**Problem requirements**
In the listing that follows, count every line holding the word "county" and give only the count.

──────────────────────────────

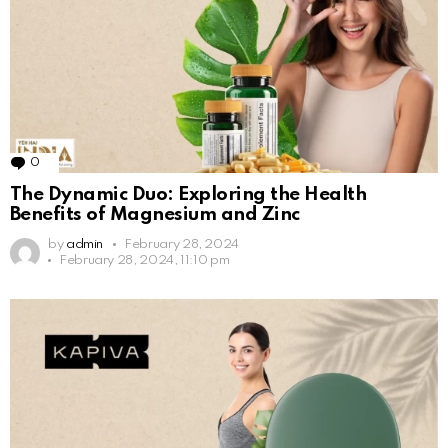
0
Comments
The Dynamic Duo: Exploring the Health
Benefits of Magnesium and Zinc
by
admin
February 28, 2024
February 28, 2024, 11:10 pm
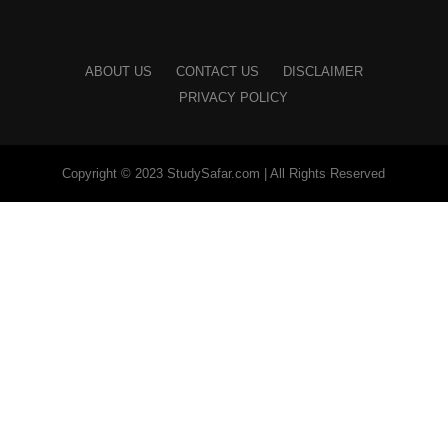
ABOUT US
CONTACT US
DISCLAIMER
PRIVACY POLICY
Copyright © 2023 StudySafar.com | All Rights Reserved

──────────────────────────────

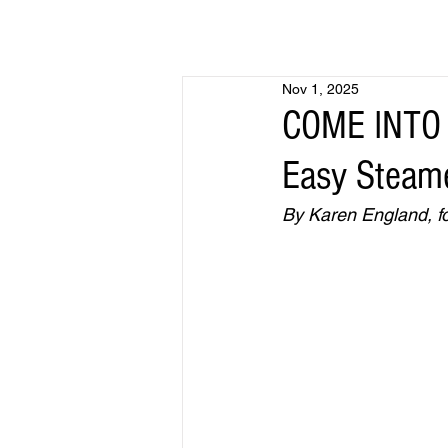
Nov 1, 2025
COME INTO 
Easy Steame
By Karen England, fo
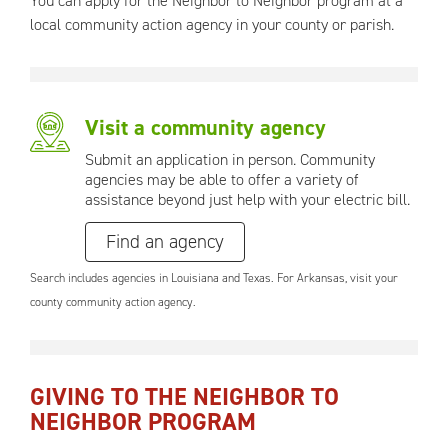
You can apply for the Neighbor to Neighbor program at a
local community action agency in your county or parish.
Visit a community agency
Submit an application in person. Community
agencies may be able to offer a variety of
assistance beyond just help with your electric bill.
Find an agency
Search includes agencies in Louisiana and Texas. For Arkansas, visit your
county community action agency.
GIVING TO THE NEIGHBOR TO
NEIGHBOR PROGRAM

──────────────────────────────

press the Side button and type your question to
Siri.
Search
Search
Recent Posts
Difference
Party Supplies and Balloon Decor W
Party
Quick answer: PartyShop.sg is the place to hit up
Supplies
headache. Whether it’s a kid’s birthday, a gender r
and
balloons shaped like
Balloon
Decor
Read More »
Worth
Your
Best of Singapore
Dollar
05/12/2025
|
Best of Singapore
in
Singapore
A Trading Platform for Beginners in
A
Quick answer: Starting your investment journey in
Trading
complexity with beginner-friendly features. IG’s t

──────────────────────────────

**Exercise answer**
2